While workplace diversity and inclusion continue to be among the top core values in several organizations, its benefits are now being recognized from greater employee engagement to better business performance. However, challenges remain on implementing companywide initiatives to prevent bias and encourage diversity, appreciation, recognition, and an inclusive work culture.
Some recent examples of impactful ways to foster inclusivity include hiring neurodivergent talent, adding nursing room for mothers, having gender-neutral restrooms and acknowledging religious diversity. That aside, here is what an organization can do to be more inclusive.
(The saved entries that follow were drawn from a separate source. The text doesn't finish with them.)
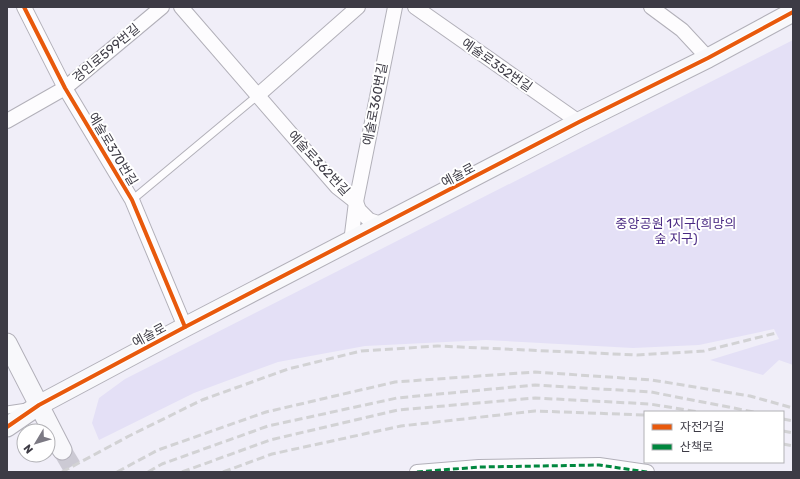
<svg xmlns="http://www.w3.org/2000/svg" width="800" height="479" viewBox="0 0 800 479" font-family="Rubik,'Noto Sans KR',sans-serif">
  <style>
    .green { fill: #e4e0f6 }
    .lines { fill: none; stroke-linecap: round; stroke-linejoin: round }
    .secondary-tunnel { stroke: #cccad4; stroke-width: 19; stroke-dasharray: 19 10; stroke-linecap: butt }
    .lane-casing { stroke: #b2b0b9; stroke-width: 9 }
    .street-casing { stroke: #b2b0b9; stroke-width: 16 }
    .secondary-casing { stroke: #b2b0b9; stroke-width: 21 }
    .lane { stroke: #fdfcfe; stroke-width: 7 }
    .street { stroke: #fdfcfe; stroke-width: 14 }
    .secondary { stroke: #f8f8fb; stroke-width: 19 }
    .rail { stroke: #d2d2d4; stroke-width: 3; stroke-dasharray: 8 4; stroke-linecap: butt }
    .quiet { stroke: #00873e; stroke-width: 3; stroke-dasharray: 6 3; stroke-linecap: butt }
    .cycleway-casing { stroke: #fff; stroke-width: 6 }
    .cycleway { stroke: #e8590c; stroke-width: 4 }
    .labels { text-anchor: middle; dominant-baseline: central; stroke-width: 4; stroke-linejoin: round; paint-order: stroke }
    .street-label { font-size: 13px; fill: #3d3b45; stroke: #fff }
    .park-label { font-size: 13px; fill: #492983; stroke: #fff }
  </style>
  <rect width="100%" height="100%" fill="#f0eef8"/>
  <polygon class="green" points="793,40 793,365 779,360 763,375 710,360 779,339 774,329 699,345 633,348 486,340 365,346 278,362 194,393 99,440 92,423 99,398 125,379"/>
  <g class="lines">
    <polyline class="secondary-tunnel" points="62,450 75,472"/>
    <g class="lane-casing">
      <g id="lane">
        <polyline points="132,200 257,96"/>
        <polyline points="7,410 27,407"/>
      </g>
    </g>
    <g class="street-casing">
      <g id="street">
        <polyline points="24,7 65,88 132,200 185,327"/>
        <polyline points="181,7 337,187 356,202 359,210 369,220 384,225"/>
        <polyline points="415,7 579,122"/>
        <polyline points="651,7 682,30 708,58"/>
        <polyline points="257,96 358,7"/>
        <polyline points="7,121 65,88 162,7"/>
        <polyline points="351,242 356,202 395,7"/>
        <polyline points="417,472 479,467 599,465 647,472"/>
      </g>
    </g>
    <g class="secondary-casing">
      <g id="secondary">
        <polyline points="7,343 62,450"/>
        <polyline points="7,427 39,405 185,327 579,122 708,58 793,12"/>
      </g>
    </g>
    <use href="#lane" class="lane"/>
    <use href="#street" class="street"/>
    <use href="#secondary" class="secondary"/>
    <g class="rail">
      <polyline points="783,419 793,421"/>
      <polyline points="783,431 793,433"/>
      <polyline points="783,444 793,446"/>
      <polyline points="62,472 129,436 202,400 288,369 361,351 438,346 637,355 704,351 776,333"/>
      <polyline points="117,472 158,450 266,412 395,382 535,372 652,380 750,396 793,408"/>
      <polyline points="148,472 162,464 268,426 397,398 535,385 651,392 754,412"/>
      <polyline points="182,472 270,440 398,410 535,398 650,404 699,412"/>
      <polyline points="223,472 272,454 401,426 535,411 645,415"/>
    </g>
    <polyline class="quiet" points="417,472 479,467 599,465 647,472"/>
    <g class="cycleway-casing">
      <g id="cycleway">
        <polyline points="24,7 65,88 132,200 185,327"/>
        <polyline points="7,427 39,405 185,327 579,122 708,58 793,12"/>
      </g>
    </g>
    <use href="#cycleway" class="cycleway"/>
  </g>
  <g class="labels">
    <g class="street-label">
      <text transform="translate(106 53) rotate(-40)">경인로599번길</text>
      <text transform="translate(497 65) rotate(35)">예술로352번길</text>
      <text transform="translate(375 104) rotate(-79)">예술로360번길</text>
      <text transform="translate(113 149) rotate(59)">예술로370번길</text>
      <text transform="translate(319 163) rotate(47)">예술로362번길</text>
      <text transform="translate(458 175) rotate(-28)">예술로</text>
      <text transform="translate(149 335) rotate(-28)">예술로</text>
    </g>
    <g class="park-label">
      <text x="676" y="223">중앙공원 1지구(희망의<tspan x="676" dy="15">숲 지구)</tspan></text>
    </g>
  </g>
  <rect width="800" height="479" fill="none" stroke="#3d3b45" stroke-width="16"/>
  <rect x="644" y="411" width="140" height="52" fill="#ffffff" stroke="#b1b1b5"/>
  <rect x="652" y="424" width="20" height="6" fill="#e8590c" stroke="#b1b1b5"/>
  <text x="680" y="431" font-size="12" fill="#3d3b45">자전거길</text>
  <rect x="652" y="444" width="20" height="6" fill="#00873e" stroke="#b1b1b5"/>
  <text x="680" y="451" font-size="12" fill="#3d3b45">산책로</text>
  <g transform="translate(36 443) rotate(232)"><circle r="19" fill="#ffffff" stroke="#b1b1b5"/>
  <path d="M0-3L7 15L0 10L-7 15Z" fill="#7c7a84"/>
  <text y="-6" font-size="11" font-weight="bold" text-anchor="middle" fill="#3d3b45">N</text>
  </g>
</svg>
Purposeful leadership. A diverse organization may not always be inclusive. To build an inclusive workplace, it is important that company leaders are purposeful about including staff members who think differently. This helps leaders in identifying the biases that they have been following unknowingly. According to Marcos Roberto da Costa, executive sponsor of the capAbility Network EBRG at Merck, “Nothing can be more rewarding for a leader when they get the opportunity to experience the outcome of a diverse and inclusive environment.”
Sensitivity training and beyond. Many organizations consider sensitivity training as a one-time exercise for removing all conscious and unconscious biases. Sensitivity training can end up being time-stamped if the human resource leaders consider it as a routine exercise. Being sensitive is what matters. To that end, company leaders must be good listeners. Sensitivity training helps in addressing a lack of skills or knowledge that may seem obvious to others. It is not designed to ‘fix’ employees who demonstrate certain biases.
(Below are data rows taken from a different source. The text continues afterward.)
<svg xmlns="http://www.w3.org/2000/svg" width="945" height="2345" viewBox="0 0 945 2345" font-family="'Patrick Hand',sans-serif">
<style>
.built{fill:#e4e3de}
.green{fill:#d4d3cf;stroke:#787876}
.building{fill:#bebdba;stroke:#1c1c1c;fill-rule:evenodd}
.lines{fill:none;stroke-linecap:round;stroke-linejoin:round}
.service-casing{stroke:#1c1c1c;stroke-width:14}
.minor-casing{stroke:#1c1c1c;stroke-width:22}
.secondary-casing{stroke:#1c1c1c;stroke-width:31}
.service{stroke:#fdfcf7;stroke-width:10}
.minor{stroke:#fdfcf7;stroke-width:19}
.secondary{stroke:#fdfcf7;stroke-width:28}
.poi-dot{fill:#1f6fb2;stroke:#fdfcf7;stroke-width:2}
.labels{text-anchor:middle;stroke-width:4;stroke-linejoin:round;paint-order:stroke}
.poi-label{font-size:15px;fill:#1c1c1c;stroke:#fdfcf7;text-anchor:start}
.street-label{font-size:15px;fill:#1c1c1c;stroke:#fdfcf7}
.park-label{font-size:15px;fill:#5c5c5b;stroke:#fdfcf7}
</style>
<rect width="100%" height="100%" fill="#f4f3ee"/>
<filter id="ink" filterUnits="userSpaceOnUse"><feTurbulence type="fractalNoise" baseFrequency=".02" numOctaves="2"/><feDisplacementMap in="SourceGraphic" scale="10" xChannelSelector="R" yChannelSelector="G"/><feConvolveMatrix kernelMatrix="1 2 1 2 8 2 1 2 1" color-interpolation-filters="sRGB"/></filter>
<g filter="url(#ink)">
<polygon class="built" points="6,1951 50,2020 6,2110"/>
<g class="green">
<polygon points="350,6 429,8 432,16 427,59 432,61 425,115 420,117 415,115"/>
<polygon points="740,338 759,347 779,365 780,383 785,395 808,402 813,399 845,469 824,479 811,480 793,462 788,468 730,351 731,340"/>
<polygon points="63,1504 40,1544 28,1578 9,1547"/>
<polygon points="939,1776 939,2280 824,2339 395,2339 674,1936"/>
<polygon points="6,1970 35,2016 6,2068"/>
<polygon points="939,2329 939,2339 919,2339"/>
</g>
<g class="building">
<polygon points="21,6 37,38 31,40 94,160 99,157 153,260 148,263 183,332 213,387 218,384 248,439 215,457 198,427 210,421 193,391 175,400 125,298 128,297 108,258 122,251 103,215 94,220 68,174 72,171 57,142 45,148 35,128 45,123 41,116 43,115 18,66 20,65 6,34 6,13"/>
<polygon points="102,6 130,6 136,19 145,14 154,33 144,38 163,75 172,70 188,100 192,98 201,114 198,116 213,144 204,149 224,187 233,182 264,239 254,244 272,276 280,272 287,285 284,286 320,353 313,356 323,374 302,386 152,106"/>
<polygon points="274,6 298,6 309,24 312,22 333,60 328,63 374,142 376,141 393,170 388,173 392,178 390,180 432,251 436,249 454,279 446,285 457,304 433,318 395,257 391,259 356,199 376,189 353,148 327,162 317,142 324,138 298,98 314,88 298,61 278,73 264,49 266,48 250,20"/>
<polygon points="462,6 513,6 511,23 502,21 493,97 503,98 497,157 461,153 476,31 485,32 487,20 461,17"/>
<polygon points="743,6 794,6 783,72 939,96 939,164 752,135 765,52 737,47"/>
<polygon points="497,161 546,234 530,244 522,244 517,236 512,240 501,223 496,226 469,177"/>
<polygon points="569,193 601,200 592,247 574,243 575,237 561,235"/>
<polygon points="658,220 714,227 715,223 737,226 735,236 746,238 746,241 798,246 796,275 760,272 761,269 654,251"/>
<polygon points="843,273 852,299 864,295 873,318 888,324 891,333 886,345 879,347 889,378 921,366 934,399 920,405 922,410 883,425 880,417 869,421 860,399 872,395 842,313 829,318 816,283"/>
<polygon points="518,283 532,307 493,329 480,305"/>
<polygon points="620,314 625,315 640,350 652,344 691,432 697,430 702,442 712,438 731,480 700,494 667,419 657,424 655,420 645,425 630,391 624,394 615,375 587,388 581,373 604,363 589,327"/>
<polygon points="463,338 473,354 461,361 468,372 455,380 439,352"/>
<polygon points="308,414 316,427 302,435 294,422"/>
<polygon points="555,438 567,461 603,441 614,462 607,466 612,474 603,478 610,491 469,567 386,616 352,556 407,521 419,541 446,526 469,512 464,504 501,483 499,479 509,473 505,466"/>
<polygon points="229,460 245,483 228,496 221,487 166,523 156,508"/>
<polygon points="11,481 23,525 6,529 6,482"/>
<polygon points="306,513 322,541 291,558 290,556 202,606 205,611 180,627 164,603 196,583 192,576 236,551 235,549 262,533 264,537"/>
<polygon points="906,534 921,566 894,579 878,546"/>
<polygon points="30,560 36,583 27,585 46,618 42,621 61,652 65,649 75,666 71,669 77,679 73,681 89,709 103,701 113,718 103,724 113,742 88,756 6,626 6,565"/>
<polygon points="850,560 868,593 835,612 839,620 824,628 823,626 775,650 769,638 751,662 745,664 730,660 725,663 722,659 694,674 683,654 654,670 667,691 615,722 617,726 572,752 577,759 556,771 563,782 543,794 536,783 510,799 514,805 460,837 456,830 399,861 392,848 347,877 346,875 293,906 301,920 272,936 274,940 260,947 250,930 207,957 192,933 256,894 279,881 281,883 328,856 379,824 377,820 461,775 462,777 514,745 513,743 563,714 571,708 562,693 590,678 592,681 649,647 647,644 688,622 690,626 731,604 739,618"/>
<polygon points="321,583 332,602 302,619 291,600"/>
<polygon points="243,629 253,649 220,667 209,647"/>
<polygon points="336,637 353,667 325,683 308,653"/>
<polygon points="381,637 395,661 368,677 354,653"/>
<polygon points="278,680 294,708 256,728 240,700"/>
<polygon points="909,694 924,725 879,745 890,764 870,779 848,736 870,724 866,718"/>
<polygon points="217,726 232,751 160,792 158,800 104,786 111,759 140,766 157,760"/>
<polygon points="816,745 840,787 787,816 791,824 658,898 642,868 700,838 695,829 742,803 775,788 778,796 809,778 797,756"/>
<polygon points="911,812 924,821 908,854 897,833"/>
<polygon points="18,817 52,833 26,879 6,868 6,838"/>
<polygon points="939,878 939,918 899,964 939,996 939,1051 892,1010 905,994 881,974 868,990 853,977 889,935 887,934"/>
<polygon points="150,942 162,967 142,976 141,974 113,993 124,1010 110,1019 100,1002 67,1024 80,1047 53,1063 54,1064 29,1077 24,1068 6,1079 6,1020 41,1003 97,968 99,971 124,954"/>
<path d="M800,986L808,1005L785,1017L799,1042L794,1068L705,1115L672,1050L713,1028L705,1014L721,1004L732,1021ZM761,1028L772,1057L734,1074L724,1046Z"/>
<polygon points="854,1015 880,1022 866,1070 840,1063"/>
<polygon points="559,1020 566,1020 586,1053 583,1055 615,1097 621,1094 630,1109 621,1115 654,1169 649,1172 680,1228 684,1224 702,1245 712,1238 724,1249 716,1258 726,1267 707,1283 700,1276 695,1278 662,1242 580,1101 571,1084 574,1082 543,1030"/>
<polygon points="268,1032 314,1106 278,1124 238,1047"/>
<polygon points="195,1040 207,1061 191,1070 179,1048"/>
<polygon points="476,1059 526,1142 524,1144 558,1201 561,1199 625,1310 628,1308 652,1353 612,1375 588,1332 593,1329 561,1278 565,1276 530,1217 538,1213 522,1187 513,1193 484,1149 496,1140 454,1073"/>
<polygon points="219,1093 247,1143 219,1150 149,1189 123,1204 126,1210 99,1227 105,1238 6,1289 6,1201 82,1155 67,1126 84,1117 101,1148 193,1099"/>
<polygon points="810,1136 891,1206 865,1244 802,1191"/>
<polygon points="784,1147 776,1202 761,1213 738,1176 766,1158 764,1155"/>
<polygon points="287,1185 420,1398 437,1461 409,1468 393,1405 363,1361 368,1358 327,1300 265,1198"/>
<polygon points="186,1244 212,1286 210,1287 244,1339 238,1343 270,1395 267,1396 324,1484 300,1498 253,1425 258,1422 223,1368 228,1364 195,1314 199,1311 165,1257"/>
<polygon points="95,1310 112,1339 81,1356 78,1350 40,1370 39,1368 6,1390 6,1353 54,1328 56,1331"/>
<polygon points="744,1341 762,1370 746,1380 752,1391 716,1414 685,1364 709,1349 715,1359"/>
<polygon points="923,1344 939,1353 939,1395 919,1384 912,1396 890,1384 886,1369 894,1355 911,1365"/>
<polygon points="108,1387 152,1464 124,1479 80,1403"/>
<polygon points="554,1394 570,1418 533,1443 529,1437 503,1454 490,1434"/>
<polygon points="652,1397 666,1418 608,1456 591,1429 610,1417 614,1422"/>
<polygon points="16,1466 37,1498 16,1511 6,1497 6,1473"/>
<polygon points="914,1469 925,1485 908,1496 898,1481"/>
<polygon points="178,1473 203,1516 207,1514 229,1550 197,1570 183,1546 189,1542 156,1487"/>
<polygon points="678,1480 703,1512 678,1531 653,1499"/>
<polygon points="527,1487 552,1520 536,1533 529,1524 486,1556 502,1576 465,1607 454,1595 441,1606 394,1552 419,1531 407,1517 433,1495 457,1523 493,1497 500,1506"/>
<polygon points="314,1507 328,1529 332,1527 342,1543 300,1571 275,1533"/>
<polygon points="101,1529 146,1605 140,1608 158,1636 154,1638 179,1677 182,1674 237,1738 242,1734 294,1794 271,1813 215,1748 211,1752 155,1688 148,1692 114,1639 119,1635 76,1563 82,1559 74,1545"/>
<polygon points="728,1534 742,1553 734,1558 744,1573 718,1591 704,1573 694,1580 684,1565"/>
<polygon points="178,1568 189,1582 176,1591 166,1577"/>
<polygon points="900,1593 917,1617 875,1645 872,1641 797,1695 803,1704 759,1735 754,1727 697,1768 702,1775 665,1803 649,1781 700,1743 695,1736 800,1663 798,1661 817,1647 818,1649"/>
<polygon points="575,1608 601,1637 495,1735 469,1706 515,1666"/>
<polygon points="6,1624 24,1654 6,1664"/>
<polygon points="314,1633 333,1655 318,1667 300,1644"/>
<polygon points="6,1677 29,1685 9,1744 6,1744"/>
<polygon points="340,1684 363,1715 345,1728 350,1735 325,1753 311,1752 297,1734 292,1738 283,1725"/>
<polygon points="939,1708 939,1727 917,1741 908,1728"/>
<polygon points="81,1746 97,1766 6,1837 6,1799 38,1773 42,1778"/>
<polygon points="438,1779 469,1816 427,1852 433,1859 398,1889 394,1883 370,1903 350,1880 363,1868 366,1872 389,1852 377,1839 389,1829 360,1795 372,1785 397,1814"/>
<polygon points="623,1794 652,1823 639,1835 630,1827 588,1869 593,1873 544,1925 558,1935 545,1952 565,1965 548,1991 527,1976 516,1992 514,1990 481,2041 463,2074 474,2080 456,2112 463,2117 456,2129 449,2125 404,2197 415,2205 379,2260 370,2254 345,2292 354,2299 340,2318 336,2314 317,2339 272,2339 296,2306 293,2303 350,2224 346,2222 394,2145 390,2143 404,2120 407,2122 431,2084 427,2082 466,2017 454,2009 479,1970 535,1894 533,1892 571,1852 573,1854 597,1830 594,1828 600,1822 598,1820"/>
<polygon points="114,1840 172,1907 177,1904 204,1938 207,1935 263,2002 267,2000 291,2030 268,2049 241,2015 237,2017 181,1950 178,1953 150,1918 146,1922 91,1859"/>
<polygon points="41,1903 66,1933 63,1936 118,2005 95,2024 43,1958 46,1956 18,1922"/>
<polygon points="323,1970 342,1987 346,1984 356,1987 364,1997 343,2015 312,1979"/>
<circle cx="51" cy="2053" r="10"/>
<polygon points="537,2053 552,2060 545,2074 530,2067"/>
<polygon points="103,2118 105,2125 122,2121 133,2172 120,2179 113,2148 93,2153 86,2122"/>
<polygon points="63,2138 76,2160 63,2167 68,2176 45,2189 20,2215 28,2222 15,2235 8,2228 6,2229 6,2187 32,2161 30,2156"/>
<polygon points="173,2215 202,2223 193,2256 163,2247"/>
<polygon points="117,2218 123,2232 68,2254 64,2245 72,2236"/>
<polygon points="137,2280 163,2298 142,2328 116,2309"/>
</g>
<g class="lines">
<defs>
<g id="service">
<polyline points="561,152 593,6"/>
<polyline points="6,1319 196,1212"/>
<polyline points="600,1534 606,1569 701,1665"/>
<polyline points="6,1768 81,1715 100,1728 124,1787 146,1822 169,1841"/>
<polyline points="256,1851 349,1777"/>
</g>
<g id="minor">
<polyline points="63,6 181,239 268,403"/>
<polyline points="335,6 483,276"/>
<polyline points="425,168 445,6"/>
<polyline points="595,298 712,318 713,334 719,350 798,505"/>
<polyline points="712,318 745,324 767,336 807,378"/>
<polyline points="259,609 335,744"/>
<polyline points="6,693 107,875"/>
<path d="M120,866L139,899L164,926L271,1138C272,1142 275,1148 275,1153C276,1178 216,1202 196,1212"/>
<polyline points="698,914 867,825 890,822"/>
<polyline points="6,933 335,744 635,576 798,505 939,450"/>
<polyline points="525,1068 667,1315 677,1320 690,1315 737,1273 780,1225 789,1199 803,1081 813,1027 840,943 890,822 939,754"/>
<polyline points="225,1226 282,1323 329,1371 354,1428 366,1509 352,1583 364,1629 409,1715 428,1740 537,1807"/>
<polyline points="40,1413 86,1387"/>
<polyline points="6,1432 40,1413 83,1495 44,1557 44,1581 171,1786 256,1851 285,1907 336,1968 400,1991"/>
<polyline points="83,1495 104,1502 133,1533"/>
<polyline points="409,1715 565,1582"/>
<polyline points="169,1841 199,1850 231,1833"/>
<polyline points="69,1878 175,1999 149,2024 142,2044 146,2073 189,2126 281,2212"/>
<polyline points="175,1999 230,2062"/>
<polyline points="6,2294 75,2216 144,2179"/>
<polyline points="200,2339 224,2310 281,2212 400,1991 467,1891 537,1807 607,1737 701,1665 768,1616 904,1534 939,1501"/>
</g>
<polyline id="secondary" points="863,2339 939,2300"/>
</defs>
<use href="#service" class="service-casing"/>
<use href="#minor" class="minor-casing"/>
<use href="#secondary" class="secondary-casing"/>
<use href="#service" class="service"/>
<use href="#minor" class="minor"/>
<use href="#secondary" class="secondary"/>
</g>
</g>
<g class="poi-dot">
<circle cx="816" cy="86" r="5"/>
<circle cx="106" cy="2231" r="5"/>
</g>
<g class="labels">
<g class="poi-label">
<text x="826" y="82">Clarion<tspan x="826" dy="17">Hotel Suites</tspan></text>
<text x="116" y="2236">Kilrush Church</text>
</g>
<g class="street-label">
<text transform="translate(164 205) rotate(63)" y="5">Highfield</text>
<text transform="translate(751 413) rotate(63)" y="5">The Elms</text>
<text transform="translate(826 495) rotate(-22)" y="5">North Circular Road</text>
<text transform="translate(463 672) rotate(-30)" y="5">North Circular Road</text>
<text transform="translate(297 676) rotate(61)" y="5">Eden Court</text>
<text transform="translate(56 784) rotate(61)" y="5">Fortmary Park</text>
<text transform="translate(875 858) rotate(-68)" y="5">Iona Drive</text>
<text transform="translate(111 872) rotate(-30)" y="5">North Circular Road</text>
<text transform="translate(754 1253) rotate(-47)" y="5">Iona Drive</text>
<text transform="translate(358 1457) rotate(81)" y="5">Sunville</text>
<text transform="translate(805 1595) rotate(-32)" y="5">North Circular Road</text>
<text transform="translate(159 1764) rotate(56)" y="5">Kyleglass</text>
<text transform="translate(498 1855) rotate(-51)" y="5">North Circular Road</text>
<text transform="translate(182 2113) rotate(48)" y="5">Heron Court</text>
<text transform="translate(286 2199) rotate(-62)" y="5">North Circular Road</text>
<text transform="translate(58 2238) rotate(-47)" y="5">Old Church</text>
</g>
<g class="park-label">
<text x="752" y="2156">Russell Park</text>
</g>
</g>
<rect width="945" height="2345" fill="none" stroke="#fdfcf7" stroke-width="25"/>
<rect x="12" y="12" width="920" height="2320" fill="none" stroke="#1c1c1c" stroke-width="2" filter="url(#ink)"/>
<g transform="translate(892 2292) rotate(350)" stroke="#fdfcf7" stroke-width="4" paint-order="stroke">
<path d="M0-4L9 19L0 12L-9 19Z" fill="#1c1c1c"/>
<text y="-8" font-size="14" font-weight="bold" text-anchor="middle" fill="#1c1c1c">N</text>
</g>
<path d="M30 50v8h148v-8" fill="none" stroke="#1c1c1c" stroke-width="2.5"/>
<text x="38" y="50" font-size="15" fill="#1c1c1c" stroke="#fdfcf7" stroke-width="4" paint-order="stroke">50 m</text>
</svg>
Shared recognition or team recognition. Companies that have shared recognition eliminate hierarchy from performance feedback. Recognition should not only be top-down, given by a single manage or an HR leader. Openness to sharing recognition empowers each person in the company from C-level executives to client service representatives. Involvement in giving and receiving recognitions helps actively engage with peers. Organizations that embrace a more equal approach, even if that involves sending a simple email of gratitude, can harness positivity and empower its workers to celebrate the success of their colleagues and have a truly inclusive workplace culture.
Measuring ‘thanks’ in real time. A gratitude program which is widely accepted across an organization and aligned with the company values can be a great tool to mitigate unconscious bias and promote inclusion. Such programs give HR leaders hard data of individuals who are more frequently recognized versus those who are not. According to Ram Rahul, associate director at Accenture, “Onboarding a professional is a journey. It doesn’t matter if the person is neuro typical or neurodiverse, it’s all about making sure they feel included and a sense of belonging.”
To summarize, creating an inclusive mindset at the workplace is no linear process. It takes time and involves constantly moving targets. It takes teamwork and collaboration to build a path towards achieving an inclusive culture.